One other problem: When you turn a great movie into a stage musical, there's usually and unavoidably a bringdown in the cast. Only occasionally do you replace a Zero Mostel with a Nathan Lane. Most of the time, it's Lou Lipsitz trying to fill the shoes of Gene Kelly. The two gents carrying the show weren't Danny Kaye and Bing Crosby — these days, of course, no one is — but the book didn't give them a lot of help. They did their best and their best might have been just fine for a better show. (The only cast member you're likely to have heard of was Stacy Keach, who played the general. He did what he could with what they gave him.)
I was shown to my seat by a charming older woman who looked like she'd been at that theater since it opened in whenever it opened.

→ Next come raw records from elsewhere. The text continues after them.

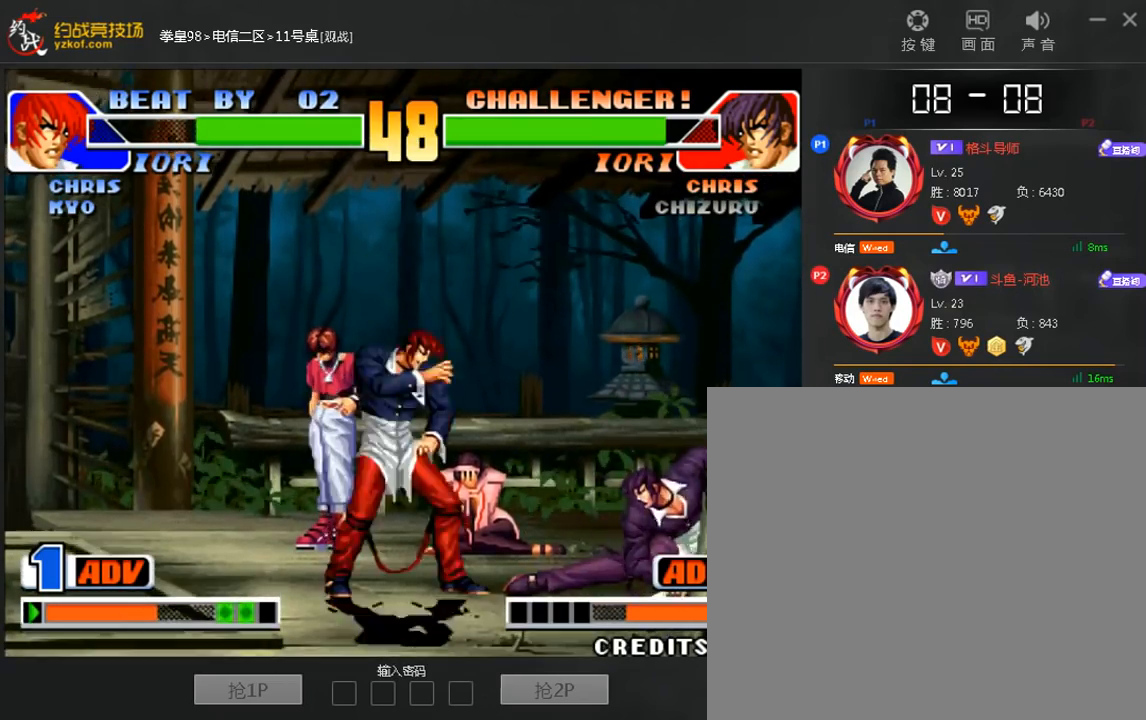
{"dt_ms": 520, "buttons": [], "left_stick": "left", "events": [[80, "left_stick", "up"], [160, "left_stick", "center"], [480, "left_stick", "left"]]}
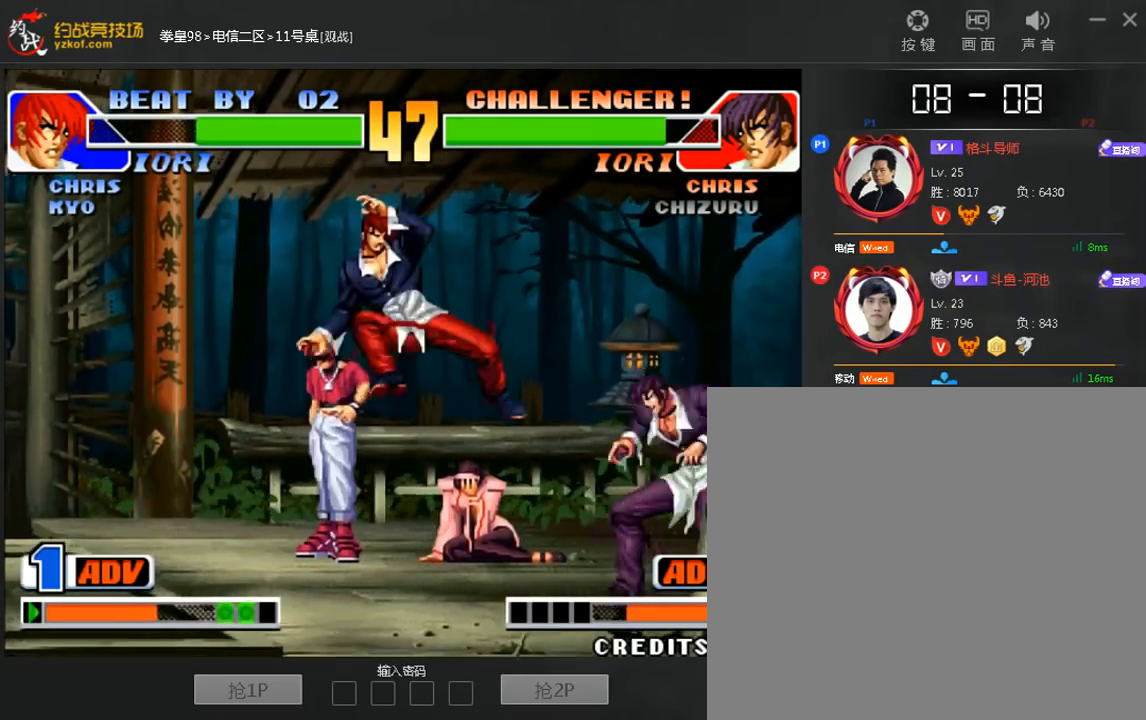
{"dt_ms": 480, "buttons": [], "left_stick": "center", "events": [[160, "left_stick", "center"]]}
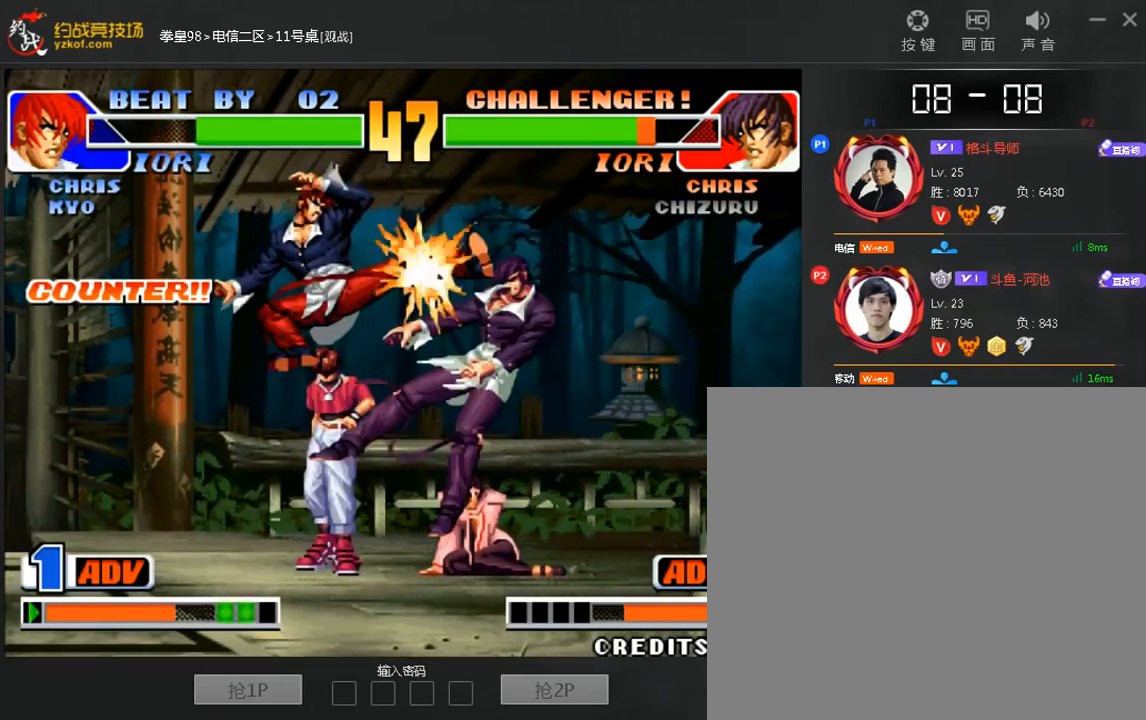
{"dt_ms": 520, "buttons": [], "left_stick": "center", "events": [[120, "left_stick", "down"], [280, "left_stick", "right"], [360, "left_stick", "center"]]}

I was turning off my cell phone and she said, "Good…I hate those things. The other night, someone had one that went off right in the middle of 'Blue Skies.' I wanted to get a shovel and whack the guy in the head." On the way out after the show, she saw me turning my phone back on and she said, "Thanks for not making me use my shovel." So I guess the whole experience could have been worse. I certainly enjoyed the show a lot more than I would have if a little old lady had whacked me in the head with a shovel.